- WHAT TO WORK ON: Swap "top edges" for "upper edges" in the data part that opens with the line containing "Compare the top" and closes with the line containing "Name the event". Give back only those lines, with everything else unchanged and the pictures left out.

- EXTRACTED INFORMATION:

++++++

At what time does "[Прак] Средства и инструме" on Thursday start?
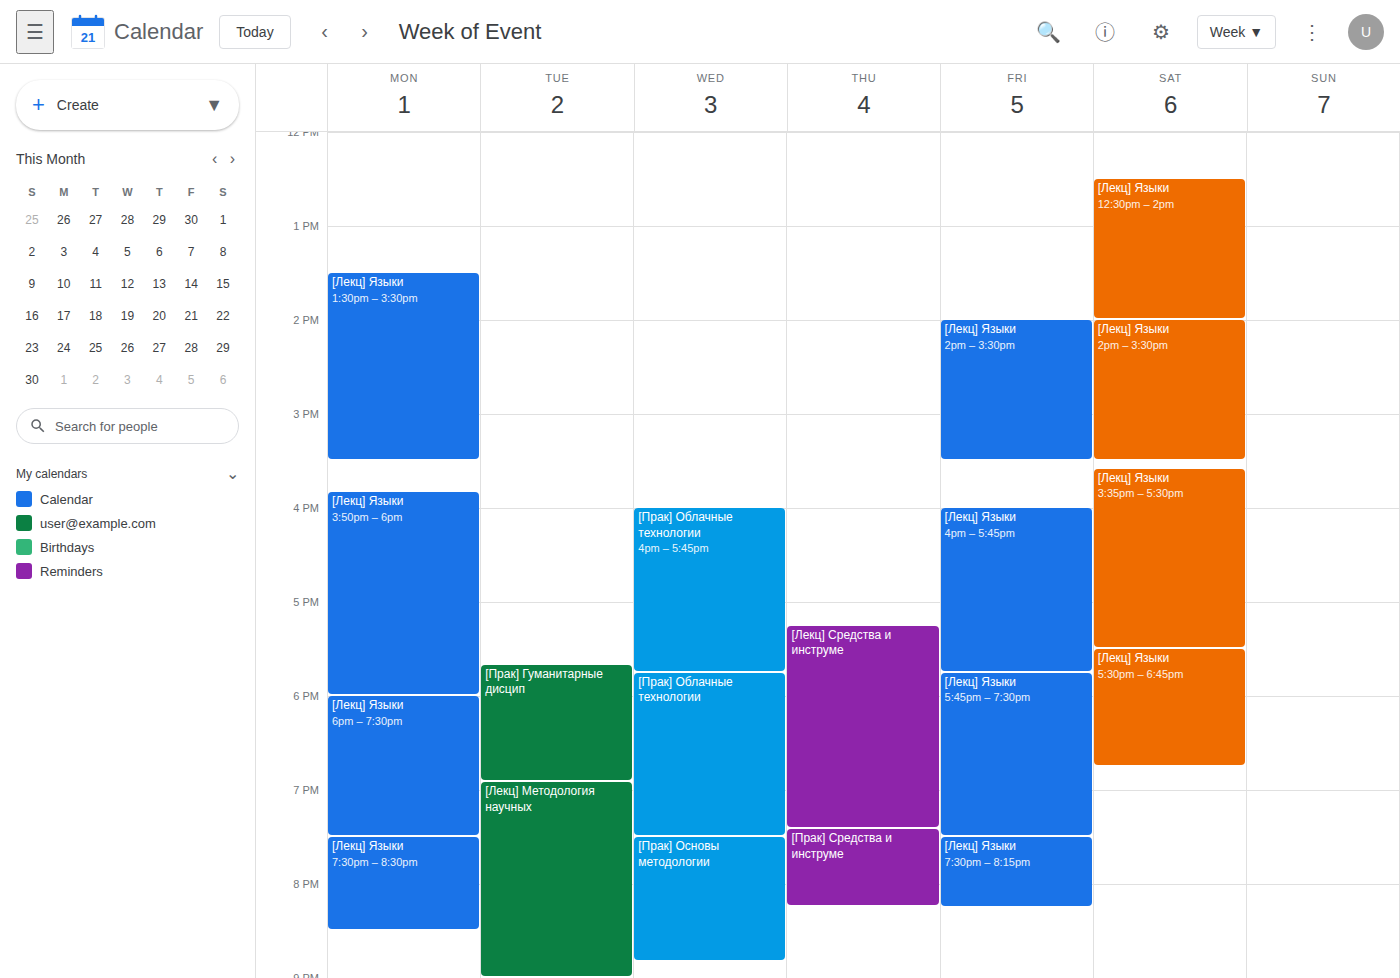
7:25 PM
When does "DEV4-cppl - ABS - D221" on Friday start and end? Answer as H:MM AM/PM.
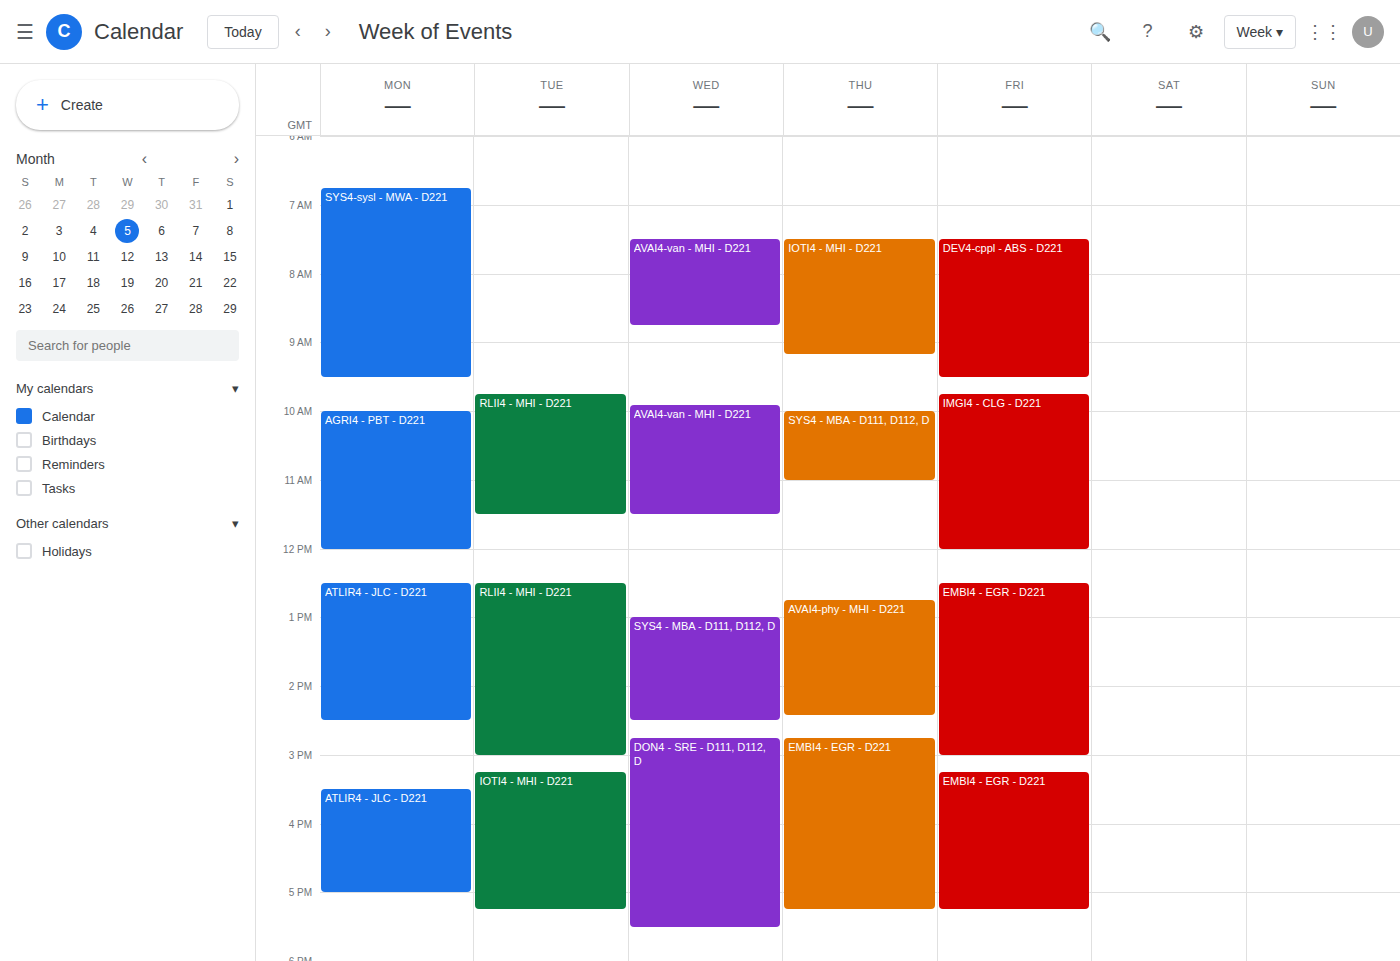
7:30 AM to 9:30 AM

++++++

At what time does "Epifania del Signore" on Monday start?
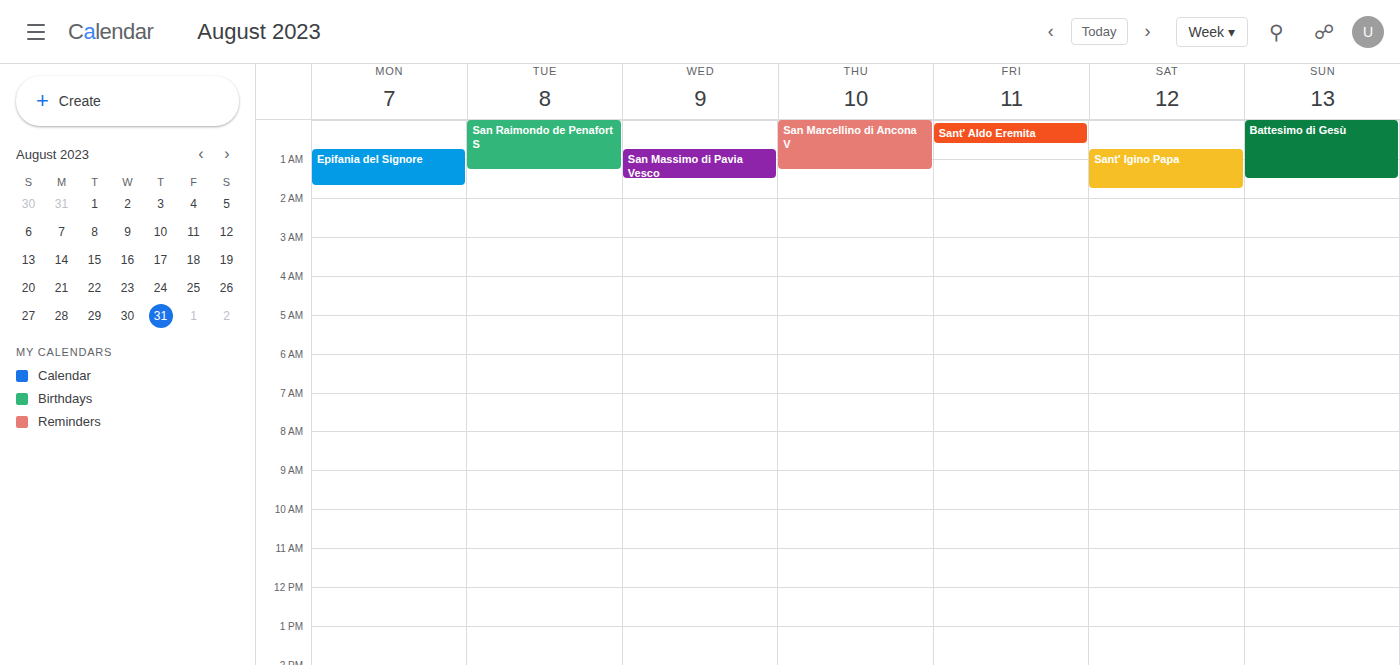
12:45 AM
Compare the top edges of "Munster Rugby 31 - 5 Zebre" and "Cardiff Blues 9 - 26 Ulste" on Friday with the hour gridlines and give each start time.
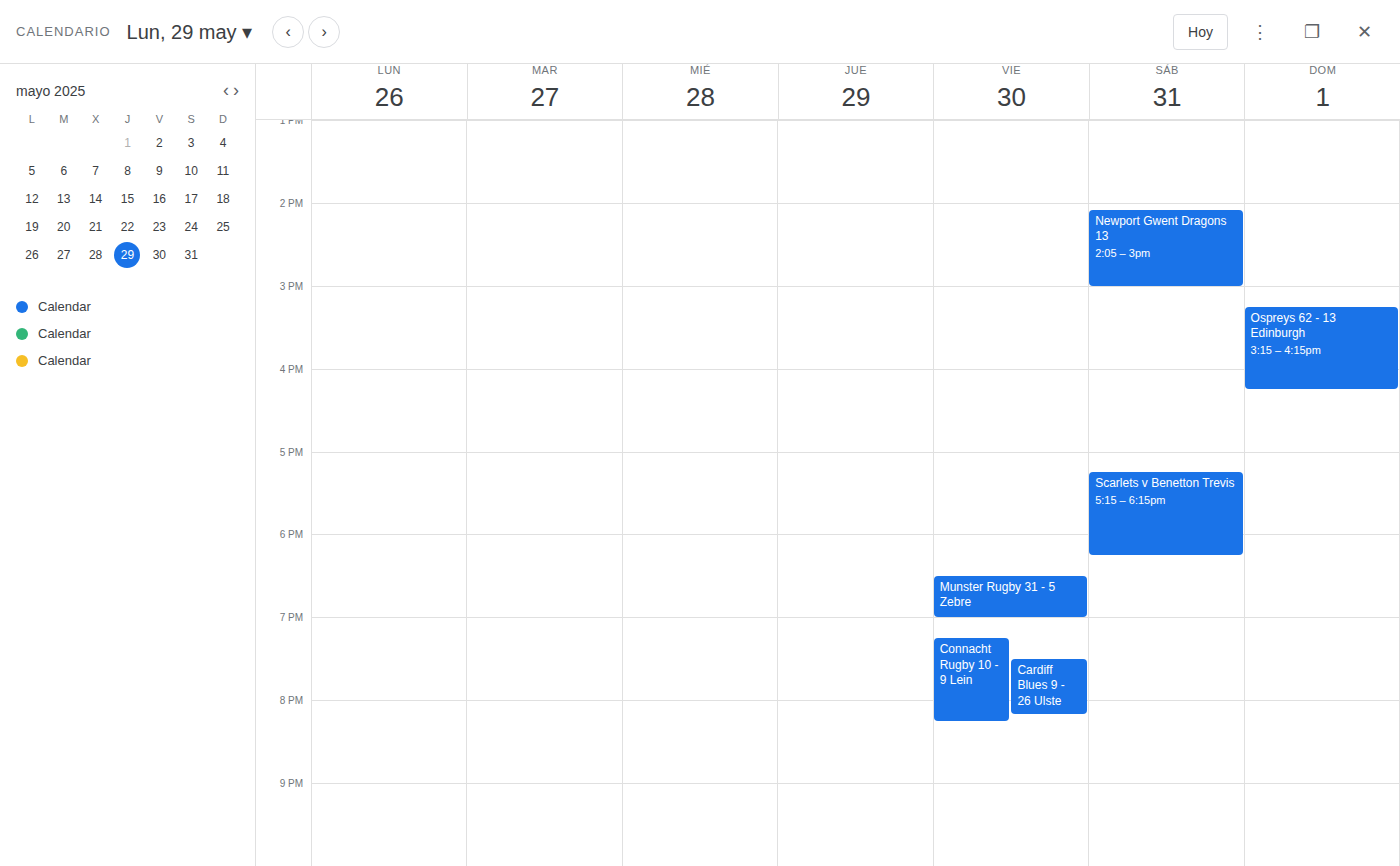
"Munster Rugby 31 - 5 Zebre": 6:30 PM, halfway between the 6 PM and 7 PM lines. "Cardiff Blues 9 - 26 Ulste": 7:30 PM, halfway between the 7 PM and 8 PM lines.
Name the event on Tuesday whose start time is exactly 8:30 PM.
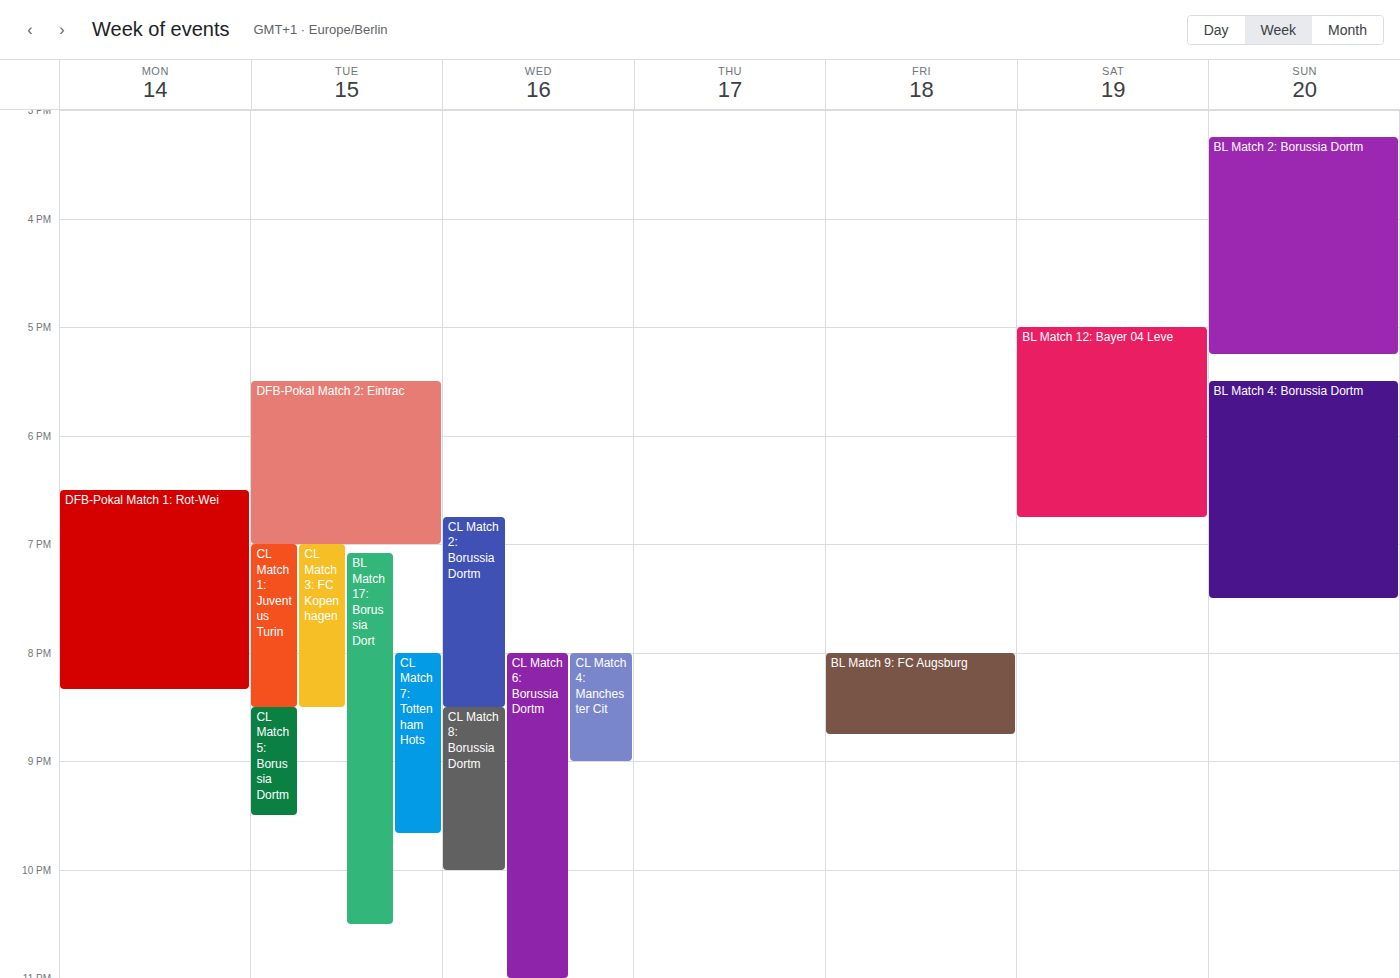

++++++

- PROBLEM SOLUTION:
Compare the upper edges of "Munster Rugby 31 - 5 Zebre" and "Cardiff Blues 9 - 26 Ulste" on Friday with the hour gridlines and give each start time.
"Munster Rugby 31 - 5 Zebre": 6:30 PM, halfway between the 6 PM and 7 PM lines. "Cardiff Blues 9 - 26 Ulste": 7:30 PM, halfway between the 7 PM and 8 PM lines.
Name the event on Tuesday whose start time is exactly 8:30 PM.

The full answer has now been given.